“糖人,是有心的”老伯伯的话至今萦绕在我的耳边。抹去记忆的尘灰,闪亮着的,是那小小糖人上,不小的心。

那还是个被称为童年的暑假,回到家乡的我四处乱跑,不知不觉便跑到了集市上的一条小巷里。巷子的深处是一位做糖人的老伯伯,听妈妈说,那是全乡最有名的小吃。

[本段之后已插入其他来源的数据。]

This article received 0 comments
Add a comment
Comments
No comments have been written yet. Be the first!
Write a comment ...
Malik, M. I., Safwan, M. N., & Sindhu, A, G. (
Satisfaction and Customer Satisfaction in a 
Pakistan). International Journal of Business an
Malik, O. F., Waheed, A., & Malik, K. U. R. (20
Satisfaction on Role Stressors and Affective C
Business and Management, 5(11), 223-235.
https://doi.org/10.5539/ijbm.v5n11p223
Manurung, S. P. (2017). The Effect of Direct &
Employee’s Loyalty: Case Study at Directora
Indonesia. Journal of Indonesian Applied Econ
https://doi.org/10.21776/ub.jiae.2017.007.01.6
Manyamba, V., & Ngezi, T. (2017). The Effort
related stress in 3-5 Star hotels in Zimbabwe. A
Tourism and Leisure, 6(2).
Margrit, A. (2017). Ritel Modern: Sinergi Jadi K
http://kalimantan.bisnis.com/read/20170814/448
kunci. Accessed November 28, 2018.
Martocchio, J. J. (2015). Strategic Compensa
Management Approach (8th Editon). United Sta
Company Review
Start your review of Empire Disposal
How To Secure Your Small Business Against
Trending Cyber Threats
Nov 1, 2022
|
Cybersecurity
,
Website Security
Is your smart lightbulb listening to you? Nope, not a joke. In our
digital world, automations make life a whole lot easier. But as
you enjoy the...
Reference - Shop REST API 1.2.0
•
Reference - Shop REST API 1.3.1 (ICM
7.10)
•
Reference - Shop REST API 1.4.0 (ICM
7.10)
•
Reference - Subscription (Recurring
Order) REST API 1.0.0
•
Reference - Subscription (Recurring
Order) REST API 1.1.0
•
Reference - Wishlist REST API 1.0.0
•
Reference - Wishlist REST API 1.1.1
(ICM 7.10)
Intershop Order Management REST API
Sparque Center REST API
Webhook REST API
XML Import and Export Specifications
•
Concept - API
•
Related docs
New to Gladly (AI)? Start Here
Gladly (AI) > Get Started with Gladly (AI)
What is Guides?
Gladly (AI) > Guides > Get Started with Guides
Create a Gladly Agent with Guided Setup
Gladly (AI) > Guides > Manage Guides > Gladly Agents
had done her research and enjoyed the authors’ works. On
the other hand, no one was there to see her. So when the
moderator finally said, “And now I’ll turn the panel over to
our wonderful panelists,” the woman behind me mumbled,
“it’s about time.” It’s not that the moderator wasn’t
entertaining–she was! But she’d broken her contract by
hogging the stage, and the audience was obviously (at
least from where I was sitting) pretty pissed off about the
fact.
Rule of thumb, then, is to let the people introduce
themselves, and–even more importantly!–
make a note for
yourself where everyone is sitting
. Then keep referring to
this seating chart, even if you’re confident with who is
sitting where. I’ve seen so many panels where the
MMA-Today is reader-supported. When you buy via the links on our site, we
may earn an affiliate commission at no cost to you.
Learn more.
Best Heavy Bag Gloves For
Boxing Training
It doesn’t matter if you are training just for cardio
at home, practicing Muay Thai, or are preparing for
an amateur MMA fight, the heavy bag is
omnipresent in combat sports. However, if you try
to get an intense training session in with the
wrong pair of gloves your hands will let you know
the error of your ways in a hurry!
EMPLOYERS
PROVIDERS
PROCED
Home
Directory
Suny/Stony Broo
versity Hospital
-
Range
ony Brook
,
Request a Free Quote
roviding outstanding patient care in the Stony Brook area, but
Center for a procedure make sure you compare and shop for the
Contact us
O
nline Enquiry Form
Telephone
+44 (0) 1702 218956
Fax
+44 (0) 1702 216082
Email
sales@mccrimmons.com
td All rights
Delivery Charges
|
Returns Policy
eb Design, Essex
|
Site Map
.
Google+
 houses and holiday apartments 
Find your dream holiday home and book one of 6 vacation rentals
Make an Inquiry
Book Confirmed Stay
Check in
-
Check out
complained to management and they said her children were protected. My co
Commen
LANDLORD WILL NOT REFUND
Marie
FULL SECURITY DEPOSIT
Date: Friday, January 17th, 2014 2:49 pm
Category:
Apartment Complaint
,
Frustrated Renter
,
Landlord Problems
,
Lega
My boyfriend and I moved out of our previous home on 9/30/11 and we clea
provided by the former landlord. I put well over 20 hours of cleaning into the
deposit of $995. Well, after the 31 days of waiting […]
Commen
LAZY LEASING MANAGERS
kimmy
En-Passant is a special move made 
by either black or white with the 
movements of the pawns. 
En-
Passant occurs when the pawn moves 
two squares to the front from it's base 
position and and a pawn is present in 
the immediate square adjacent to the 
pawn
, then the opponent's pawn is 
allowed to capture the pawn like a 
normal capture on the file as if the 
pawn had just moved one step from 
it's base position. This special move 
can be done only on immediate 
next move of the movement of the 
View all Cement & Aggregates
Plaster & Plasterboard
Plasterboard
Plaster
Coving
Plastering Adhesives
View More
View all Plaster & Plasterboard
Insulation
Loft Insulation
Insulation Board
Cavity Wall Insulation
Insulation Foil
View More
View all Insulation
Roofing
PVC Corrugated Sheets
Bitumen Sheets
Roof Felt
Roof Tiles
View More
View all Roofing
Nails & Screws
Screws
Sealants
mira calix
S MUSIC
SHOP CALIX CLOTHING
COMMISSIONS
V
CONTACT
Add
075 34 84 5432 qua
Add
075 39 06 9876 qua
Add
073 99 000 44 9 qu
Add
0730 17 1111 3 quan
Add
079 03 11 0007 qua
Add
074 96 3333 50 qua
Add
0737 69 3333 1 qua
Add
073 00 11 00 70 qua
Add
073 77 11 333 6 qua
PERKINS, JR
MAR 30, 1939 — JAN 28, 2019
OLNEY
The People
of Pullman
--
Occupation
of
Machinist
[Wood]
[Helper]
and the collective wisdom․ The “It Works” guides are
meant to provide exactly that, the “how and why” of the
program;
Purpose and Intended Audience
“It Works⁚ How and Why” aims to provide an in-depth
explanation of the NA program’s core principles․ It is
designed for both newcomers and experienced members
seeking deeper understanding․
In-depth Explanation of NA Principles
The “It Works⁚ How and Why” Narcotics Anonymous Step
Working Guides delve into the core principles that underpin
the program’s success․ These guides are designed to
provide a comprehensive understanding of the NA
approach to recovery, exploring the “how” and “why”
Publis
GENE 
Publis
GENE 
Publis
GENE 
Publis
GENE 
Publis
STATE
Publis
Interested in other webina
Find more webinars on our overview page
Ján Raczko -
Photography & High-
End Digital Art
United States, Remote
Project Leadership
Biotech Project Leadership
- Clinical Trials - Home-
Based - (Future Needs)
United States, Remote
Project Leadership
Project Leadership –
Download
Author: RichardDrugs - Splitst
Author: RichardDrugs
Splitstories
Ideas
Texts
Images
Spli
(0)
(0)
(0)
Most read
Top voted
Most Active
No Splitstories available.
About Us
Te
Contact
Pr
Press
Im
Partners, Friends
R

小小的糖人摊,周围是满满的人。年纪尚幼的我因为有点儿馋意,凭着身子小,一下就挤到了最前边——

老伯伯的小摊前摆着各种各样精致的糖人,金灿灿的,馋得我的双眼直盯着那些糖人。“一个糖人!”我叫着。

老伯伯点了点头,又继续专注地做着手中的糖人。只见他将瓶中的糖浆轻轻地倒在灼热的铁板上,上下一抖,绕圈一晃,铁板上已然是一只活灵活现的兔子了。老伯伯倒下的糖丝很细,极为精致。金晃晃的糖人在阳光下全身剔透晶亮,煞是诱人。但,却又似乎少了点什么。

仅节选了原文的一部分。